Remember Don
Juan? Somewhere back in my Castaneda days, I remember that Yaqui sage saying
something to the effect of “You can make yourself miserable or happy. The
amount of effort is the same.” Lately, I’m thinking that this applies to the
choice to be kind or cruel as well. And if that’s true, why don’t more of us
simply be nicer to each other?
This came up the
other day when a colleague at school wrote me an e-mail concerned about the
3-year old who cries when she comes to my Preschool Singing session. Turns out
that this tender little being noticed that I scared her teacher when I said
“Boo!” in the Halloween song a month ago and in general seemed sensitive to
loud noises—and loud singing. So following her teacher’s suggestion, I took
five minutes to go out on the yard and introduce myself to her alongside the
teacher I scared. I asked her what her favorite song was and promised we’d sing
it next time—very softly. And I showed how her teacher and I were good friends.
She seemed happy enough about our exchange and went skipping off to play.
So yesterday, I
winked at her when she came in to Singing Time and she looked happy, no tears
threatening to come forth. And then I noticed that her wise teachers had given
her headphones to muffle the sound. She stayed happy all Singing Time, didn’t
disturb the class with loud crying, didn’t need a teacher to take her out and
soothe her. Problem solved. And looking back at it, how much effort did that
take? Not much. A short e-mail, five minutes to step out on the yard and little
wink and an idea about headphones.
So I’m thinking
about a little recipe as follows:
1)
Measure
out two cups of caring about every child.
2)
Mix
with three portions of noticing the problem.
3)
Stir
in 10 ounces of fluid thinking about what might be going on.
4)
Whisk
until smooth and pour into the Plan A pan to bake.
5)
Remove
from the oven, let cool and taste. If it comes out inedible, try again.
See? It’s
simple. Once you get the hang of it, you can spend the entire day baking
cookies of kindness in the classroom, the workplace or the home. Of course, it
took me some four decades to consistently get better results, so I’m not saying
it’s easy. But the right intention and constant effort really does make a
difference in everyone’s quality of life.
Today, for
example. It didn’t take much effort to find myself next to the 5th
grader walking down the hall who had just done a great job in play rehearsal
and lavish him with sincere complements, noting how far he had come from his
work in last year’s play. Easy to laugh with
the 8th graders as they rehearsed their wacky characters in St.

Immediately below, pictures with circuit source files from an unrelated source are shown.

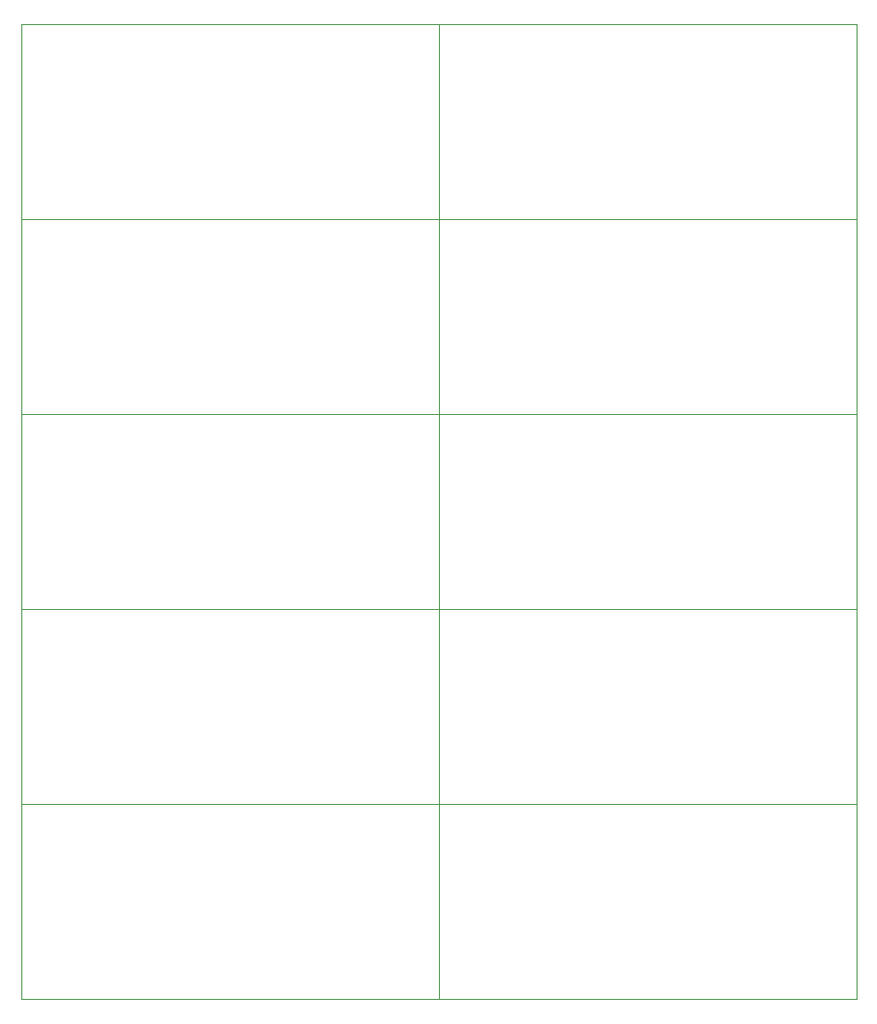
<source format=gbr>
G04 #@! TF.GenerationSoftware,KiCad,Pcbnew,5.1.5-52549c5~86~ubuntu18.04.1*
G04 #@! TF.CreationDate,2020-09-24T17:02:05-05:00*
G04 #@! TF.ProjectId,noname,6e6f6e61-6d65-42e6-9b69-6361645f7063,rev?*
G04 #@! TF.SameCoordinates,Original*
G04 #@! TF.FileFunction,Profile,NP*
%FSLAX46Y46*%
G04 Gerber Fmt 4.6, Leading zero omitted, Abs format (unit mm)*
G04 Created by KiCad (PCBNEW 5.1.5-52549c5~86~ubuntu18.04.1) date 2020-09-24 17:02:05*
%MOMM*%
%LPD*%
G04 APERTURE LIST*
%ADD10C,0.050000*%
G04 APERTURE END LIST*
D10*
X180578800Y-101280000D02*
X180578800Y-119060000D01*
X142478800Y-101280000D02*
X142478800Y-119060000D01*
X180578800Y-83500000D02*
X180578800Y-101280000D01*
X142478800Y-83500000D02*
X142478800Y-101280000D01*
X180578800Y-65720000D02*
X180578800Y-83500000D01*
X142478800Y-65720000D02*
X142478800Y-83500000D01*
X180578800Y-47940000D02*
X180578800Y-65720000D01*
X142478800Y-47940000D02*
X142478800Y-65720000D01*
X180578800Y-30160000D02*
X180578800Y-47940000D01*
X142478800Y-101280000D02*
X180578800Y-101280000D01*
X104378800Y-101280000D02*
X142478800Y-101280000D01*
X142478800Y-83500000D02*
X180578800Y-83500000D01*
X104378800Y-83500000D02*
X142478800Y-83500000D01*
X142478800Y-65720000D02*
X180578800Y-65720000D01*
X104378800Y-65720000D02*
X142478800Y-65720000D01*
X142478800Y-47940000D02*
X180578800Y-47940000D01*
X104378800Y-47940000D02*
X142478800Y-47940000D01*
X142478800Y-30160000D02*
X180578800Y-30160000D01*
X142478800Y-119060000D02*
X180578800Y-119060000D01*
X104378800Y-119060000D02*
X142478800Y-119060000D01*
X142478800Y-101280000D02*
X180578800Y-101280000D01*
X104378800Y-101280000D02*
X142478800Y-101280000D01*
X142478800Y-83500000D02*
X180578800Y-83500000D01*
X104378800Y-83500000D02*
X142478800Y-83500000D01*
X142478800Y-65720000D02*
X180578800Y-65720000D01*
X104378800Y-65720000D02*
X142478800Y-65720000D01*
X142478800Y-47940000D02*
X180578800Y-47940000D01*
X142478800Y-101280000D02*
X142478800Y-119060000D01*
X104378800Y-101280000D02*
X104378800Y-119060000D01*
X142478800Y-83500000D02*
X142478800Y-101280000D01*
X104378800Y-83500000D02*
X104378800Y-101280000D01*
X142478800Y-65720000D02*
X142478800Y-83500000D01*
X104378800Y-65720000D02*
X104378800Y-83500000D01*
X142478800Y-47940000D02*
X142478800Y-65720000D01*
X104378800Y-47940000D02*
X104378800Y-65720000D01*
X142478800Y-30160000D02*
X142478800Y-47940000D01*
X142478800Y-30160000D02*
X142478800Y-47940000D01*
X104378800Y-47940000D02*
X142478800Y-47940000D01*
X104378800Y-30160000D02*
X142478800Y-30160000D01*
X104378800Y-30160000D02*
X104378800Y-47940000D01*
M02*

</source>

George and the Dragon. Easy to negotiate with the disappointed 4th
grade drummer who wanted to play in that
piece instead of this one and find a
third place where he could show his skills. And so on.
It is the job of
the adult to praise and bless children, not superficially or inauthentically,
but sincerely by giving them worthy work and challenges and noting their
efforts and their breakthroughs. And when they get stuck or feel hurt or feel
like hurting others, take the time to talk and listen, to find out how you can
help. They feel the joy of blessing and you feel the pleasure of giving a
blessing. Or you can go the other route and yell at them and blame them and
punish them and flood their bodies and yours with the toxic chemicals of threat
and violence. But what’s the point? If the effort is the same, why choose that
route?
Really, it’s
simple to care and be kind. Sure, it hurts and it’s scary to be so vulnerable,
but it hurts more to armor your heart and it’s scarier to live in anger. Why
not follow the simple recipe above and see what happens?
Sometimes it’s
as simple as wearing headphones while singing.